To fix Social Security, Congress should start by limiting the increase in benefits of future retirees to the rate of inflation. Congress should then gradually raise Social Security's normal retirement age. Congress should also allow younger workers to invest a portion of their payroll taxes—and create more incentives for them to invest their earnings—in safe, broadly-diversified, stock and bond funds. This would allow younger workers to become millionaires through their own hard work and thrift.
To fix Medicare, we must move away from the current system of fee-for-services and low copayments. First and foremost, copayments should be increased significantly. Medicare recipients need to have more skin in the game if they are to become cost-conscious medical consumers.
The higher copayments can be offset by reducing Medicare premiums and offering more Medicare health plan choices. Rep. Paul Ryan's proposal—to provide fixed annual grants to enable Medicare recipients to buy an affordable private insurance plan—is a fiscally sound way to achieve this outcome. Competition among providers, not government-administered prices and government boards of experts to determine coverage, is the best way to ensure high quality and reasonably priced health care.
So that's the first half of the plan: privatize Social Security, cut future benefits, and jack up the retirement age to 70, 72, 75 and then privatize Medicare, cut benefits, and jack up co-payments. No more guarantees, seniors. You're on your own. Death panels? more like Death giant committees. But that's standard, boilerplate Conservative stuff.
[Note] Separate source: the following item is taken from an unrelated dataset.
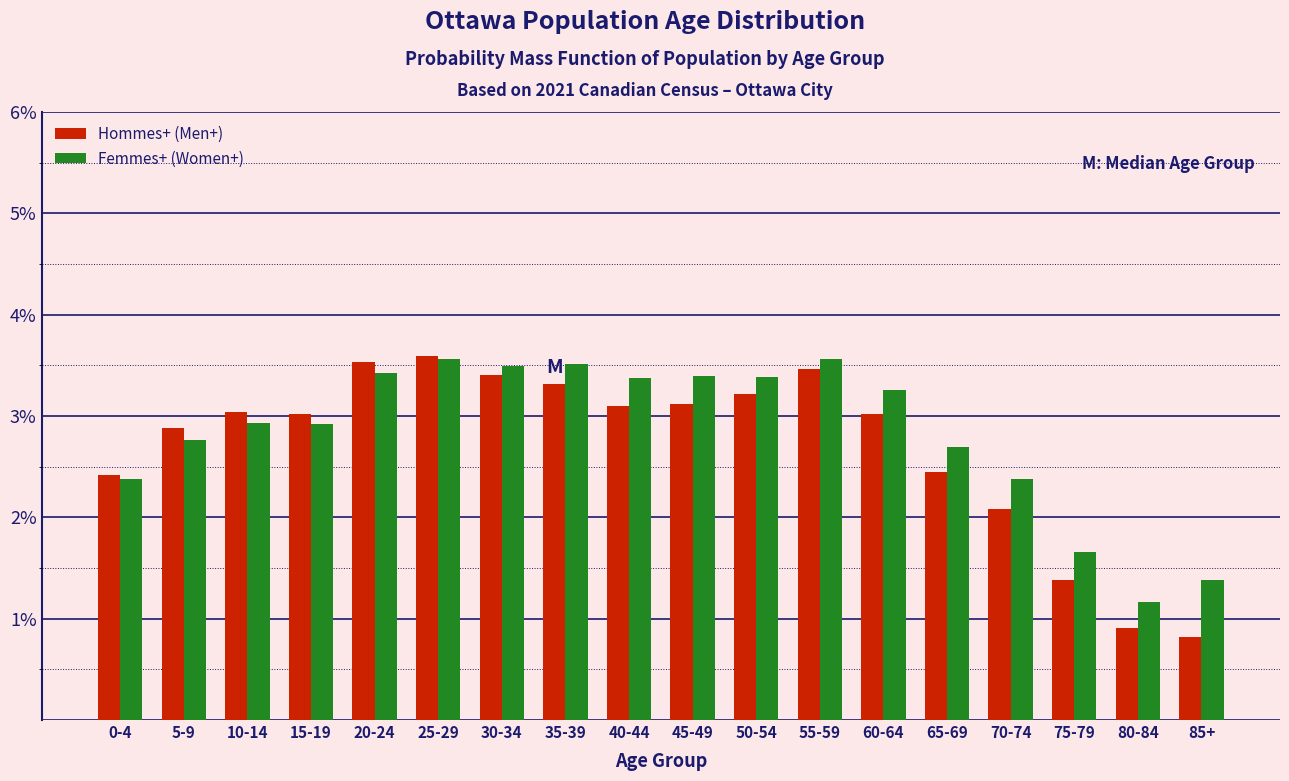

The Hommes+ (Men+) series shows 2.1 at 70-74. True or false?

True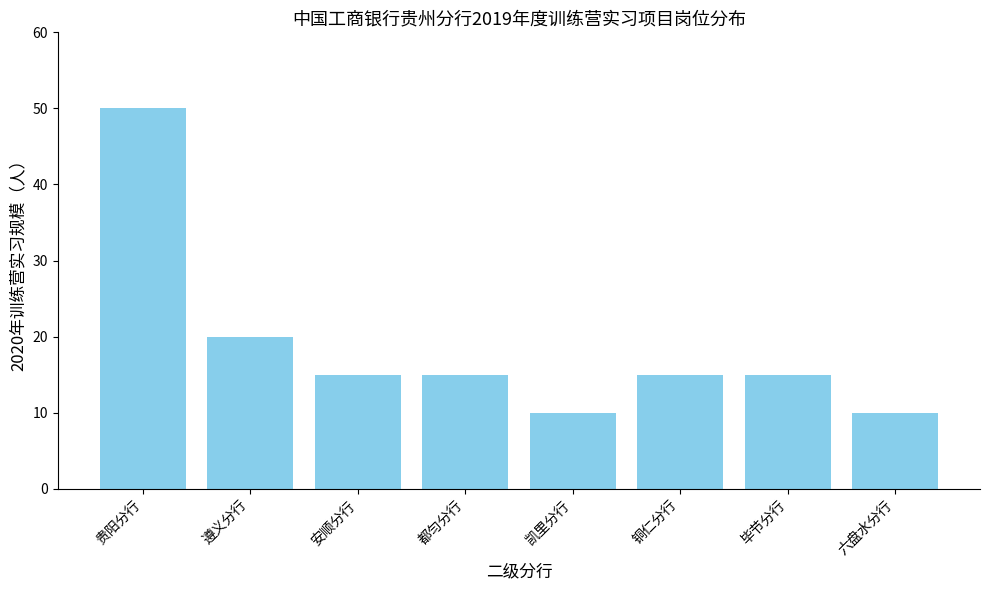

Is it true that the value at 安顺分行 is 8?

False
Pay attention to the reasons why Cogan says we need to cut off seniors:
Many of the million-dollar couples believe they rightfully deserve the benefits they have been promised. They have, after all, spent all of their working years paying into Social Security and Medicare. And true enough, the typical 66-year old couple and their employers, on their behalf, have contributed nearly $500,000 in payroll taxes (in today's dollars) toward these benefits during their working careers.
But regardless of how much they have contributed, the hard reality is that the federal government has already spent it. No matter how deserving they are, it is younger generations of workers who have to come up with the money.
So today's seniors need to consider how they want the script for "The Millionaire" sequel to be written: There's a knock at the door. We now know that on the other side there's a check for a million dollars. When the door opens, do we really want to see our children, under the commanding gaze of Uncle Sam, presenting us with that check?
The shame and guilt of being on welfare, that's the weapon of choice here. Cogan wants you to feel awful that the benefits the government promised you when it took taxes out of your paycheck for 45 years might actually get paid back, because if you take them, you hate America's children. Conservatives are rushing to attach as much stigma as possible to Social Security and Medicare as evil welfare that "Real Americans" would never take.
Seniors and especially baby boomers heading into retirement, like people my parents' age, are the new Welfare Queens. And the Republicans have declared all out war on them, in an effort to split the country and have us at each other's throats while they loot the country with more tax breaks for the richest Americans. They hope you're stupid enough not to notice.